| What you should do |
Write down nothing except how many lines in the entries contain "jackets".

Collected data

=== Begin Enclosure ===

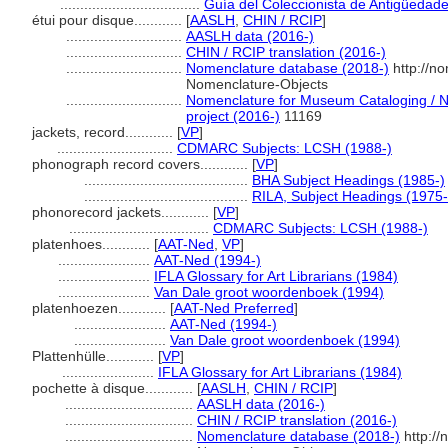
...................................
Guía del Coleccionista de Antigüedad
étui pour disque............
[
AASLH
,
CHIN / RCIP
]
.............................
AASLH data (2016-)
.............................
CHIN / RCIP translation (2016-)
.............................
Nomenclature database (2018-)
http://n
Nomenclature-Objects
.............................
Nomenclature for Museum Cataloging / No
project (2016-)
11169
jackets, record............
[
VP
]
.............................
CDMARC Subjects: LCSH (1988-)
phonograph record covers............
[
VP
]
.........................................
BHA Subject Headings (1985-)
.........................................
RILA, Subject Headings (1975
phonorecord jackets............
[
VP
]
...................................
CDMARC Subjects: LCSH (1988-)
platenhoes............
[
AAT-Ned
,
VP
]
.......................
AAT-Ned (1994-)
.......................
IFLA Glossary for Art Librarians (1984)
.......................
Van Dale groot woordenboek (1994)
platenhoezen............
[
AAT-Ned Preferred
]
.......................
AAT-Ned (1994-)
.......................
Van Dale groot woordenboek (1994)
Plattenhülle............
[
VP
]
.......................
IFLA Glossary for Art Librarians (1984)
pochette à disque............
[
AASLH
,
CHIN / RCIP
]
................................
AASLH data (2016-)
................................
CHIN / RCIP translation (2016-)
................................
Nomenclature database (2018-)
http://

=== End Enclosure ===

| Response box |
2